* [WHAT NEEDS TO BE DONE]: Can you reproduce every line of the material below word for word, leaving the pictures out of your answer?

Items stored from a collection

————————

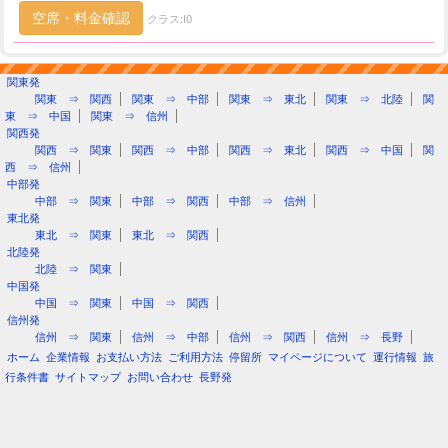
空席・料金確認
クラス:I0
関東発
関東 ⇒ 関西
関東 ⇒ 中部
関東 ⇒ 東北
関東 ⇒ 北陸
関
東 ⇒ 中国
関東 ⇒ 信州
関西発
関西 ⇒ 関東
関西 ⇒ 中部
関西 ⇒ 東北
関西 ⇒ 中国
関
西 ⇒ 信州
中部発
中部 ⇒ 関東
中部 ⇒ 関西
中部 ⇒ 信州
東北発
東北 ⇒ 関東
東北 ⇒ 関西
北陸発
北陸 ⇒ 関東
中国発
中国 ⇒ 関東
中国 ⇒ 関西
信州発
信州 ⇒ 関東
信州 ⇒ 中部
信州 ⇒ 関西
信州 ⇒ 長野
ホーム
企業情報
お支払い方法
ご利用方法
停留所
マイページについて
運行情報
旅
行条件書
サイトマップ
お問い合わせ
長野発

————————

* [EXERCISE OUTPUT]:
空席・料金確認
クラス:I0
関東発
関東 ⇒ 関西
関東 ⇒ 中部
関東 ⇒ 東北
関東 ⇒ 北陸
関
東 ⇒ 中国
関東 ⇒ 信州
関西発
関西 ⇒ 関東
関西 ⇒ 中部
関西 ⇒ 東北
関西 ⇒ 中国
関
西 ⇒ 信州
中部発
中部 ⇒ 関東
中部 ⇒ 関西
中部 ⇒ 信州
東北発
東北 ⇒ 関東
東北 ⇒ 関西
北陸発
北陸 ⇒ 関東
中国発
中国 ⇒ 関東
中国 ⇒ 関西
信州発
信州 ⇒ 関東
信州 ⇒ 中部
信州 ⇒ 関西
信州 ⇒ 長野
ホーム
企業情報
お支払い方法
ご利用方法
停留所
マイページについて
運行情報
旅
行条件書
サイトマップ
お問い合わせ
長野発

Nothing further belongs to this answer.